Work order: Reproduce the data exactly.

Material to process:
============

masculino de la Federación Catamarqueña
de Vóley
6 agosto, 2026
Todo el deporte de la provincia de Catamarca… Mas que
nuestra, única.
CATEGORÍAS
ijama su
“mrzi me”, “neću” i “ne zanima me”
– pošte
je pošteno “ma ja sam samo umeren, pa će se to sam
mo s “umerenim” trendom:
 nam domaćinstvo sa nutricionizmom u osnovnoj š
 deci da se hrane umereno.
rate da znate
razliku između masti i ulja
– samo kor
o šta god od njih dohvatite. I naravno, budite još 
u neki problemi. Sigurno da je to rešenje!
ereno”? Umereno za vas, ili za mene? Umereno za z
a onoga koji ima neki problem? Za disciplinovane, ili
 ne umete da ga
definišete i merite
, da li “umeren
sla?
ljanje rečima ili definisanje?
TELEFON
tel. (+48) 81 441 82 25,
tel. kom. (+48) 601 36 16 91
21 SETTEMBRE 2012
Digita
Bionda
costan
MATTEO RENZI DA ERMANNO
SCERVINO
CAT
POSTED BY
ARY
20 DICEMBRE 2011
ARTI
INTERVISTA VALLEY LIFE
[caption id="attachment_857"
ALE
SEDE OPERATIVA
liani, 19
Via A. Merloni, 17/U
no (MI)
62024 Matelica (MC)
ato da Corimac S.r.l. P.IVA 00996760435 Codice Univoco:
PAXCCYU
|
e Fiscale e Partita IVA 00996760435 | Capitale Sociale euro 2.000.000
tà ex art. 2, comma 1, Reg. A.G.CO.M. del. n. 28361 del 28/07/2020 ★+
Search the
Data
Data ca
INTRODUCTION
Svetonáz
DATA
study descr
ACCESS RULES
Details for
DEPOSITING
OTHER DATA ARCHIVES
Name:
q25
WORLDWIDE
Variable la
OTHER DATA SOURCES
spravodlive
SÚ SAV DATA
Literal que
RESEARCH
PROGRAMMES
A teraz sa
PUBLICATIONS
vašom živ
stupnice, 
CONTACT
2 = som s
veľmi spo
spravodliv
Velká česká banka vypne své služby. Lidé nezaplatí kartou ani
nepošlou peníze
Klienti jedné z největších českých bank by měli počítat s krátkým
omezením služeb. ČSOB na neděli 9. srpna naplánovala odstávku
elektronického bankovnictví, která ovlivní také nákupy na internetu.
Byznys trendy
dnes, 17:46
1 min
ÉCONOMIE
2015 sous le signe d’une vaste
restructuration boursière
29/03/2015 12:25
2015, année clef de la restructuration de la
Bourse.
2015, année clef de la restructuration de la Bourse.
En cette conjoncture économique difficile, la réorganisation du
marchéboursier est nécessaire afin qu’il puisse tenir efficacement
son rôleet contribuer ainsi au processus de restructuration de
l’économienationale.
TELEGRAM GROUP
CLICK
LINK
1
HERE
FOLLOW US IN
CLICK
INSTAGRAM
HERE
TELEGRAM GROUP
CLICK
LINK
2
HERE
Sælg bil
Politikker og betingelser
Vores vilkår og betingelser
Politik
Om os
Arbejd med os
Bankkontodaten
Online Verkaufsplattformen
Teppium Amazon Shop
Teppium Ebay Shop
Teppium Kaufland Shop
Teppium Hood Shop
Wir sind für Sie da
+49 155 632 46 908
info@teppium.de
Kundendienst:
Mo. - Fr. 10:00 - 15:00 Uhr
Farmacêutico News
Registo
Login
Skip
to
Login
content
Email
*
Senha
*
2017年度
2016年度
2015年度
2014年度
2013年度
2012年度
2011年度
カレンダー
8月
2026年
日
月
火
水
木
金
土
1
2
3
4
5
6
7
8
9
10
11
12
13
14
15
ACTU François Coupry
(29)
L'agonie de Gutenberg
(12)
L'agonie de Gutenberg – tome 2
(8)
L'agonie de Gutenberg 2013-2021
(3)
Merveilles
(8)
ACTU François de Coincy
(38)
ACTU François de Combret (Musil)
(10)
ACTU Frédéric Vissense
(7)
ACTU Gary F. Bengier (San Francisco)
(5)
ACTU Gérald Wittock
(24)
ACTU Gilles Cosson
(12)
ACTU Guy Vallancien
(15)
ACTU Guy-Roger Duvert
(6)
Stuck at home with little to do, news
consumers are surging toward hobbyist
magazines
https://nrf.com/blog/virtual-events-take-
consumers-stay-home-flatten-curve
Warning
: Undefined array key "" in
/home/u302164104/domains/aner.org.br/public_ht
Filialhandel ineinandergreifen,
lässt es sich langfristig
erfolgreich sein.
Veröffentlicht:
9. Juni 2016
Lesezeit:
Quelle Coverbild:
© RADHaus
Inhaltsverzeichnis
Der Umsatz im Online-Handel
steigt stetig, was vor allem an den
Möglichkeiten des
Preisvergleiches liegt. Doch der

============

Solution to this exercise:
masculino de la Federación Catamarqueña
de Vóley
6 agosto, 2026
Todo el deporte de la provincia de Catamarca… Mas que
nuestra, única.
CATEGORÍAS
ijama su
“mrzi me”, “neću” i “ne zanima me”
– pošte
je pošteno “ma ja sam samo umeren, pa će se to sam
mo s “umerenim” trendom:
 nam domaćinstvo sa nutricionizmom u osnovnoj š
 deci da se hrane umereno.
rate da znate
razliku između masti i ulja
– samo kor
o šta god od njih dohvatite. I naravno, budite još 
u neki problemi. Sigurno da je to rešenje!
ereno”? Umereno za vas, ili za mene? Umereno za z
a onoga koji ima neki problem? Za disciplinovane, ili
 ne umete da ga
definišete i merite
, da li “umeren
sla?
ljanje rečima ili definisanje?
TELEFON
tel. (+48) 81 441 82 25,
tel. kom. (+48) 601 36 16 91
21 SETTEMBRE 2012
Digita
Bionda
costan
MATTEO RENZI DA ERMANNO
SCERVINO
CAT
POSTED BY
ARY
20 DICEMBRE 2011
ARTI
INTERVISTA VALLEY LIFE
[caption id="attachment_857"
ALE
SEDE OPERATIVA
liani, 19
Via A. Merloni, 17/U
no (MI)
62024 Matelica (MC)
ato da Corimac S.r.l. P.IVA 00996760435 Codice Univoco:
PAXCCYU
|
e Fiscale e Partita IVA 00996760435 | Capitale Sociale euro 2.000.000
tà ex art. 2, comma 1, Reg. A.G.CO.M. del. n. 28361 del 28/07/2020 ★+
Search the
Data
Data ca
INTRODUCTION
Svetonáz
DATA
study descr
ACCESS RULES
Details for
DEPOSITING
OTHER DATA ARCHIVES
Name:
q25
WORLDWIDE
Variable la
OTHER DATA SOURCES
spravodlive
SÚ SAV DATA
Literal que
RESEARCH
PROGRAMMES
A teraz sa
PUBLICATIONS
vašom živ
stupnice, 
CONTACT
2 = som s
veľmi spo
spravodliv
Velká česká banka vypne své služby. Lidé nezaplatí kartou ani
nepošlou peníze
Klienti jedné z největších českých bank by měli počítat s krátkým
omezením služeb. ČSOB na neděli 9. srpna naplánovala odstávku
elektronického bankovnictví, která ovlivní také nákupy na internetu.
Byznys trendy
dnes, 17:46
1 min
ÉCONOMIE
2015 sous le signe d’une vaste
restructuration boursière
29/03/2015 12:25
2015, année clef de la restructuration de la
Bourse.
2015, année clef de la restructuration de la Bourse.
En cette conjoncture économique difficile, la réorganisation du
marchéboursier est nécessaire afin qu’il puisse tenir efficacement
son rôleet contribuer ainsi au processus de restructuration de
l’économienationale.
TELEGRAM GROUP
CLICK
LINK
1
HERE
FOLLOW US IN
CLICK
INSTAGRAM
HERE
TELEGRAM GROUP
CLICK
LINK
2
HERE
Sælg bil
Politikker og betingelser
Vores vilkår og betingelser
Politik
Om os
Arbejd med os
Bankkontodaten
Online Verkaufsplattformen
Teppium Amazon Shop
Teppium Ebay Shop
Teppium Kaufland Shop
Teppium Hood Shop
Wir sind für Sie da
+49 155 632 46 908
info@teppium.de
Kundendienst:
Mo. - Fr. 10:00 - 15:00 Uhr
Farmacêutico News
Registo
Login
Skip
to
Login
content
Email
*
Senha
*
2017年度
2016年度
2015年度
2014年度
2013年度
2012年度
2011年度
カレンダー
8月
2026年
日
月
火
水
木
金
土
1
2
3
4
5
6
7
8
9
10
11
12
13
14
15
ACTU François Coupry
(29)
L'agonie de Gutenberg
(12)
L'agonie de Gutenberg – tome 2
(8)
L'agonie de Gutenberg 2013-2021
(3)
Merveilles
(8)
ACTU François de Coincy
(38)
ACTU François de Combret (Musil)
(10)
ACTU Frédéric Vissense
(7)
ACTU Gary F. Bengier (San Francisco)
(5)
ACTU Gérald Wittock
(24)
ACTU Gilles Cosson
(12)
ACTU Guy Vallancien
(15)
ACTU Guy-Roger Duvert
(6)
Stuck at home with little to do, news
consumers are surging toward hobbyist
magazines
https://nrf.com/blog/virtual-events-take-
consumers-stay-home-flatten-curve
Warning
: Undefined array key "" in
/home/u302164104/domains/aner.org.br/public_ht
Filialhandel ineinandergreifen,
lässt es sich langfristig
erfolgreich sein.
Veröffentlicht:
9. Juni 2016
Lesezeit:
Quelle Coverbild:
© RADHaus
Inhaltsverzeichnis
Der Umsatz im Online-Handel
steigt stetig, was vor allem an den
Möglichkeiten des
Preisvergleiches liegt. Doch der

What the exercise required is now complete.